Really a Martin Kosleck movie with everyone else in the film, with the possible exception or the drugged out and mind addled beatnik Omar, just there going through the motions and nothing else. Kosleck or the person he's playing Proffesor Peter Bartell gives it all he's got as the crazed, in the flashbacks we don't really know for sure if he was or wasn't, ex-Nazi mad scientist who like his deceased and beloved Fuhrer wants to take over the world. In Bartell's case for a nice and tidy profit not to, like in German Fuhrer Adolph Hitler's case, National Socialize or Nazify it.
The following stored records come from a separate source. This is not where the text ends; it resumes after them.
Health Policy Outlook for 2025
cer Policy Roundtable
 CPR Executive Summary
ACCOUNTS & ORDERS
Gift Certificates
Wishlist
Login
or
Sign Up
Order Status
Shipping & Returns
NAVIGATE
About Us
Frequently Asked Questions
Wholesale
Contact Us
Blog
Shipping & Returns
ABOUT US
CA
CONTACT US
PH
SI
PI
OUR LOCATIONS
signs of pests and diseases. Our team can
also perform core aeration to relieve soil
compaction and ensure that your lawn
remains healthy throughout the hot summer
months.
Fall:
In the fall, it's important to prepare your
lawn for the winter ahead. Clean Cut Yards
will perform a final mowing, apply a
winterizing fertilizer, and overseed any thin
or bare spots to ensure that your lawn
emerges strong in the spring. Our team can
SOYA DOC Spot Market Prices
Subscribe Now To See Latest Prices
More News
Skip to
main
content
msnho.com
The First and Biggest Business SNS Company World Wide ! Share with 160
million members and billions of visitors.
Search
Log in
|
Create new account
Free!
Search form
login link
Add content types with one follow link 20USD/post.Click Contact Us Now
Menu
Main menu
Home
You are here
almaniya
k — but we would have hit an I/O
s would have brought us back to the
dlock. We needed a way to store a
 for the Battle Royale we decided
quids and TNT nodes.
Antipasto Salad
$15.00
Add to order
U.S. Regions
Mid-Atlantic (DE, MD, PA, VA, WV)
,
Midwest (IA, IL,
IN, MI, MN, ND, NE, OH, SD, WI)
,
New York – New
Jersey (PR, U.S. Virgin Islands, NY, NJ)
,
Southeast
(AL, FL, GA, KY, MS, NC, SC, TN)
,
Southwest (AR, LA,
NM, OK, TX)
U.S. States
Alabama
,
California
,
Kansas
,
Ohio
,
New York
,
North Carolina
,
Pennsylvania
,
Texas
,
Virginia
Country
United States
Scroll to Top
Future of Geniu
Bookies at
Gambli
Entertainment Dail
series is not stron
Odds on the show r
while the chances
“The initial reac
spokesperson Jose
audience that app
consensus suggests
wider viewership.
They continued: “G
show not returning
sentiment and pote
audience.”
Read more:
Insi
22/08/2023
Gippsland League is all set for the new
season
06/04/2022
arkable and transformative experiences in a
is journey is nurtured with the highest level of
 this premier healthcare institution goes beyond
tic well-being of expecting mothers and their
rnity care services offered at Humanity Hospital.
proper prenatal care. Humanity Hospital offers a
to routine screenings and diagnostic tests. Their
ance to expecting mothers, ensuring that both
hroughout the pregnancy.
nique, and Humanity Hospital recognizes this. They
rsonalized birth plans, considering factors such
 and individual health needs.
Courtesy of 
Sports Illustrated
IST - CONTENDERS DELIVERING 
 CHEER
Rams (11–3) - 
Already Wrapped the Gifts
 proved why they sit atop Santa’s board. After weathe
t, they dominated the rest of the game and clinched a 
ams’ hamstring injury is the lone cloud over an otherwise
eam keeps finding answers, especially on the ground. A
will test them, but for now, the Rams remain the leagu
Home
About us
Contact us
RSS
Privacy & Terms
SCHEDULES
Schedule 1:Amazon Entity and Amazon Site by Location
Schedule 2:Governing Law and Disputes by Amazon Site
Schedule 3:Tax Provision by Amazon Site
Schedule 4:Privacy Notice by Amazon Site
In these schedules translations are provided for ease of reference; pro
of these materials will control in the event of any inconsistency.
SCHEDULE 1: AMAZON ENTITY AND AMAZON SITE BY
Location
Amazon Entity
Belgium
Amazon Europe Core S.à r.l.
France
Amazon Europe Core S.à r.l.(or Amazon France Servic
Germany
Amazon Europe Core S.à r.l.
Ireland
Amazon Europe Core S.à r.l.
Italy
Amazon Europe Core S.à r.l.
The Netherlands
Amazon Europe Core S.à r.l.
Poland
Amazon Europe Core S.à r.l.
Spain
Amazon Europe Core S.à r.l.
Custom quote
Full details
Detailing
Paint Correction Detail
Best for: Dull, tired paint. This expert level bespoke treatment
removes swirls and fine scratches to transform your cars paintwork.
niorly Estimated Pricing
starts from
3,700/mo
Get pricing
Like all movie about mad scientists Bartell screws himself up big time by him trying to create an army of killer and flesh-eating micro organisms he instead creates, by electrifying the waters off shore, a giant illuminating crab. The glowing crab has the crazed Bartell run for his life only to get attacked by flesh-eaters who make short order of him by turning Bartell into a bag of bones.

Murdoc who found out, through Laura's strange death, what can stop this crab-like creature and with a syringe of anti-flesh-eating serum, plain human blood, sticks it to it and puts an end to this insanity. An insanity of gigantic proportions that only a fruitcake, with lots of nuts in it, like Professor Peter Bartell could have dreamed up.